Resumen de Theoretical and experiental study of electronic transport and structure in atomic-sized contacts
We can summarize the main achievements in this thesis work as follows:
a) The first stage of the formation of an atomic-sized contact and the process of its breakage have been studied and modeled for different materials. These two phenomena are shown to undergo respectively through a Jump to contact and a Jump out of contact process.
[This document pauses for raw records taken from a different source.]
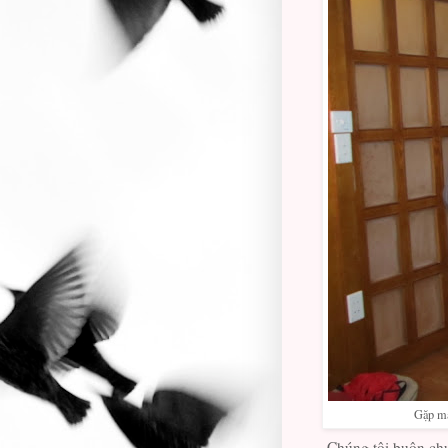
Gặp mặ
Chúng tôi buôn chuy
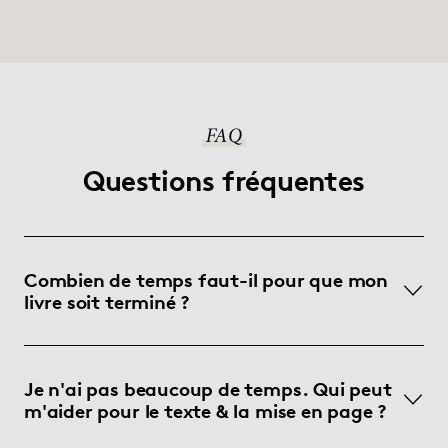
FAQ
Questions fréquentes
Combien de temps faut-il pour que mon
livre soit terminé ?
Je n'ai pas beaucoup de temps. Qui peut
m'aider pour le texte & la mise en page ?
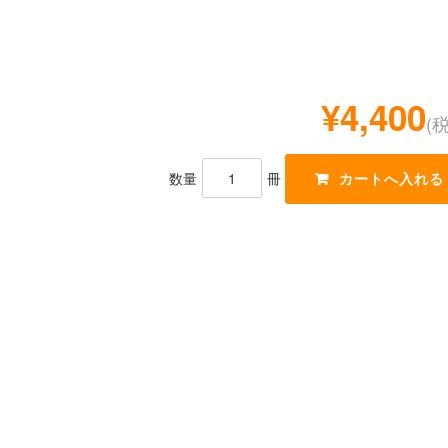
¥4,400
(
数量
冊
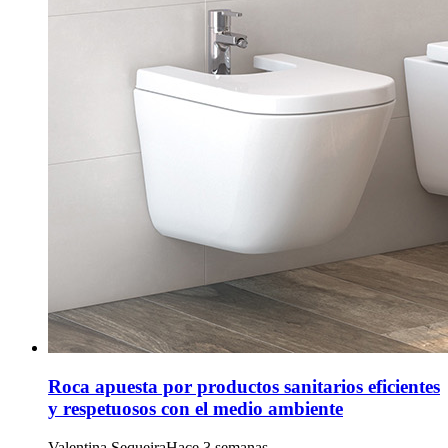
Roca apuesta por productos sanitarios eficientes
y respetuosos con el medio ambiente
Valentina Sequeira
Hace 3 semanas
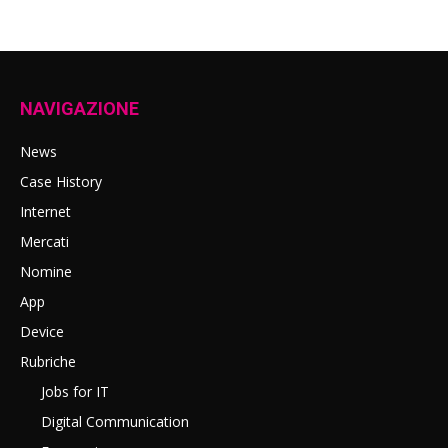
NAVIGAZIONE
News
Case History
Internet
Mercati
Nomine
App
Device
Rubriche
Jobs for IT
Digital Communication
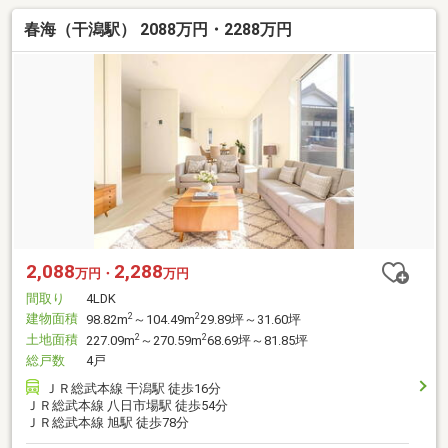
春海（干潟駅） 2088万円・2288万円
2,088
2,288
万円・
万円
間取り
4LDK
建物面積
2
2
98.82m
～104.49m
29.89坪～31.60坪
土地面積
2
2
227.09m
～270.59m
68.69坪～81.85坪
総戸数
4戸
ＪＲ総武本線 干潟駅 徒歩16分
ＪＲ総武本線 八日市場駅 徒歩54分
ＪＲ総武本線 旭駅 徒歩78分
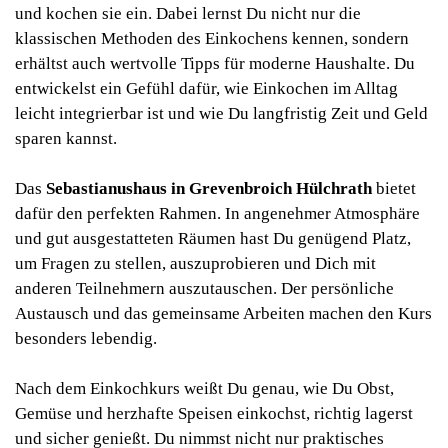
und kochen sie ein. Dabei lernst Du nicht nur die
klassischen Methoden des Einkochens kennen, sondern
erhältst auch wertvolle Tipps für moderne Haushalte. Du
entwickelst ein Gefühl dafür, wie Einkochen im Alltag
leicht integrierbar ist und wie Du langfristig Zeit und Geld
sparen kannst.
Das
Sebastianushaus in Grevenbroich Hülchrath
bietet
dafür den perfekten Rahmen. In angenehmer Atmosphäre
und gut ausgestatteten Räumen hast Du genügend Platz,
um Fragen zu stellen, auszuprobieren und Dich mit
anderen Teilnehmern auszutauschen. Der persönliche
Austausch und das gemeinsame Arbeiten machen den Kurs
besonders lebendig.
Nach dem Einkochkurs weißt Du genau, wie Du Obst,
Gemüse und herzhafte Speisen einkochst, richtig lagerst
und sicher genießt. Du nimmst nicht nur praktisches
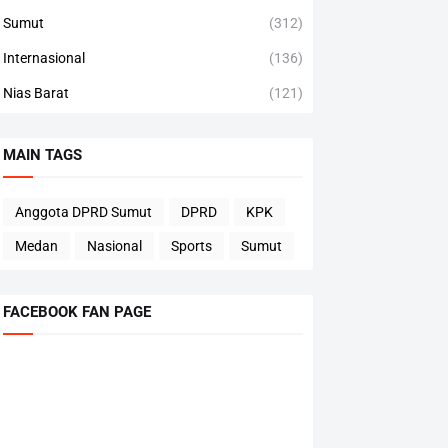
Sumut
(312)
Internasional
(136)
Nias Barat
(121)
MAIN TAGS
Anggota DPRD Sumut
DPRD
KPK
Medan
Nasional
Sports
Sumut
FACEBOOK FAN PAGE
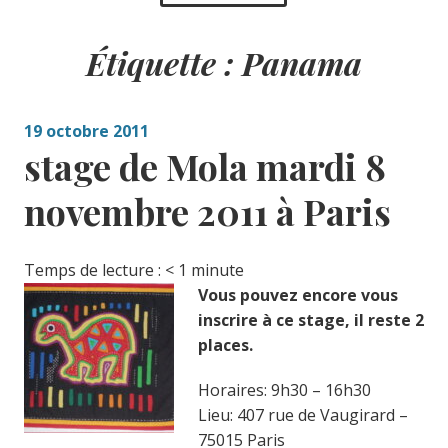
Étiquette :
Panama
19 octobre 2011
stage de Mola mardi 8
novembre 2011 à Paris
Temps de lecture :
< 1
minute
Vous pouvez encore vous
inscrire à ce stage, il reste 2
places.
Horaires: 9h30 – 16h30
Lieu: 407 rue de Vaugirard –
75015 Paris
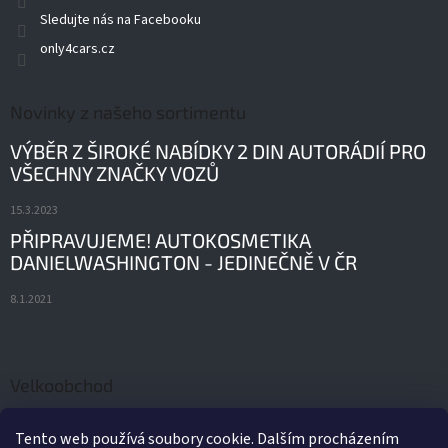
Sledujte nás na Facebooku
only4cars.cz
Novinky z našeho sortimentu
VÝBĚR Z ŠIROKÉ NABÍDKY 2 DIN AUTORÁDIÍ PRO
VŠECHNY ZNAČKY VOZŮ
15.3.2023
PŘIPRAVUJEME! AUTOKOSMETIKA
DANIELWASHINGTON - JEDINEČNĚ V ČR
8.1.2021
Velkoobchod
ORIGINÁLNÍ AUTODÍLY A PŘÍSLUŠENSTVÍ FORD
Tento web používá soubory cookie. Dalším procházením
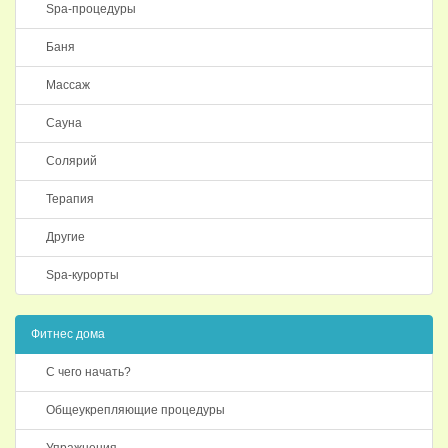
Spa-процедуры
Баня
Массаж
Сауна
Солярий
Терапия
Другие
Spa-курорты
Фитнес дома
С чего начать?
Общеукрепляющие процедуры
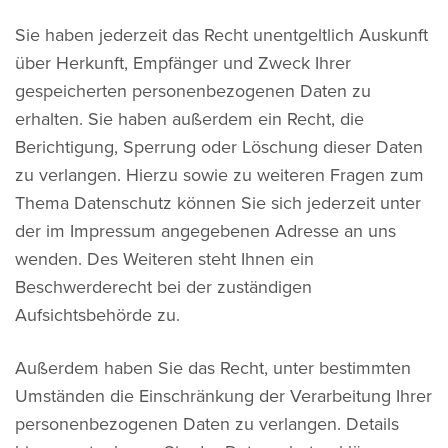
Sie haben jederzeit das Recht unentgeltlich Auskunft
über Herkunft, Empfänger und Zweck Ihrer
gespeicherten personenbezogenen Daten zu
erhalten. Sie haben außerdem ein Recht, die
Berichtigung, Sperrung oder Löschung dieser Daten
zu verlangen. Hierzu sowie zu weiteren Fragen zum
Thema Datenschutz können Sie sich jederzeit unter
der im Impressum angegebenen Adresse an uns
wenden. Des Weiteren steht Ihnen ein
Beschwerderecht bei der zuständigen
Aufsichtsbehörde zu.
Außerdem haben Sie das Recht, unter bestimmten
Umständen die Einschränkung der Verarbeitung Ihrer
personenbezogenen Daten zu verlangen. Details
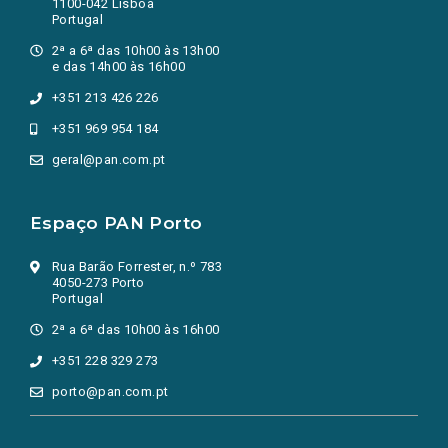
1100-042 Lisboa
Portugal
2ª a 6ª das 10h00 às 13h00
e das 14h00 às 16h00
+351 213 426 226
+351 969 954 184
geral@pan.com.pt
Espaço PAN Porto
Rua Barão Forrester, n.º 783
4050-273 Porto
Portugal
2ª a 6ª das 10h00 às 16h00
+351 228 329 273
porto@pan.com.pt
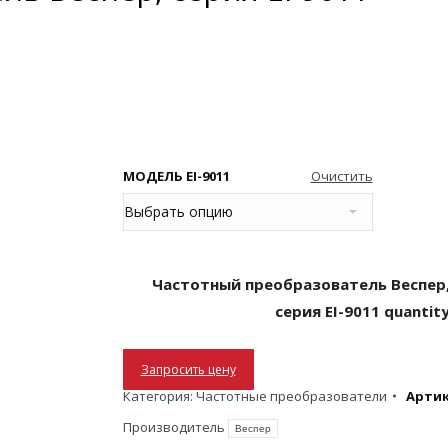
МОДЕЛЬ EI-9011
Очистить
Частотный преобразователь Веспер
серия EI-9011 quantit
Запросить цену
Категория:
Частотные преобразователи
Артик
Производитель
Веспер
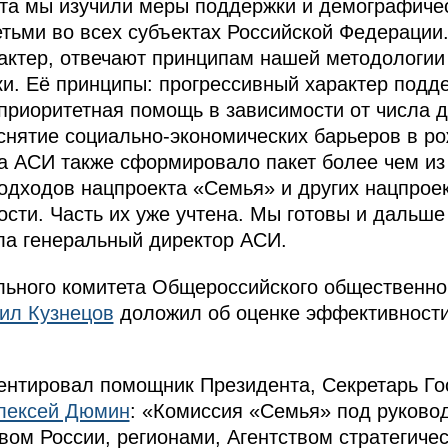
а мы изучили меры поддержки и демографичес
етьми во всех субъектах Российской Федерации
рактер, отвечают принципам нашей методологии
и. Её принципы: прогрессивный характер подд
приоритетная помощь в зависимости от числа д
снятие социально-экономических барьеров в ро
а АСИ также сформировало пакет более чем из
дходов нацпроекта «Семья» и других нацпроек
сти. Часть их уже учтена. Мы готовы и дальше
ила генеральный директор АСИ.
льного комитета Общероссийского общественн
ил Кузнецов
доложил об оценке эффективности
ентировал помощник Президента, Секретарь Го
лексей Дюмин
: «Комиссия «Семья» под руково
вом России, регионами, Агентством стратегичес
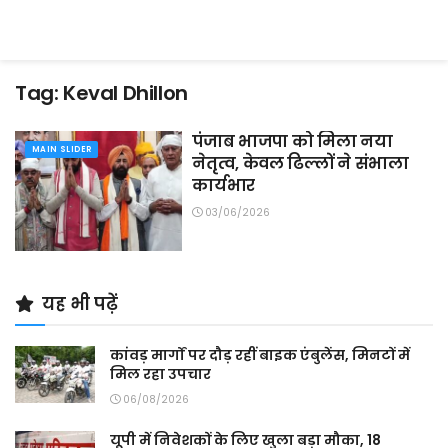
Tag:
Keval Dhillon
पंजाब भाजपा को मिला नया
MAIN SLIDER
नेतृत्व, केवल ढिल्लों ने संभाला
कार्यभार
03/06/2026
यह भी पढ़ें
कांवड़ मार्गों पर दौड़ रहीं बाइक एंबुलेंस, मिनटों में
मिल रहा उपचार
06/08/2026
यूपी में निवेशकों के लिए खुला बड़ा मौका, 18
Our studies provide information on the influence on both processes of the geometries of the nanocontacts before the contact and before breaking the contact.
Moreover, a relationship between these atomic scale processes and the macroscopic properties of the materials have been provided through a systematic study for different materials.
b) We show that it is possible to create stable and atomically well-defined tips through a ``mechanical annealing'' process involving the repeated indentation of an electrode into a surface as long as the indentation is limited to a few conductance quanta (approx 5G0) in the case of gold). Simulations provide an explanation showing how, under repeated indentations, two pyramidal tips with (111) faces form.
c) We provide experimental evidence for the formation of diatomic long chains in gold.
These diatomic chains have been confirmed in MD simulations and their conductance, as obtained by DFT, is in agreement with the experimentally measured values. Moreover, we show that there is a relationship between the formation of long monoatomic chains and diatomic chains in gold since normally these double stranded chains evolve to form the monoatomic ones d) Finally, our experiments show that a nanocontact between two Bismuth electrodes at room conditions presents an almost constant conductance close to 1G0 when stretched. We can understand this phenomena as a result of pulling a single bilayer of Bi(111) when such bilayer conducts a constant conductance of a quantum.
Tight-Binding calculations on these structures show that these results can be understood as a manifestation of topological insulator behavior. This result provides a possible path to create topological insulators at room temperature.
Therefore, we can say that this work has improved our understanding on how two metals connect at the atomic scale, as well as how a nanocontact breaks also at an atomic level.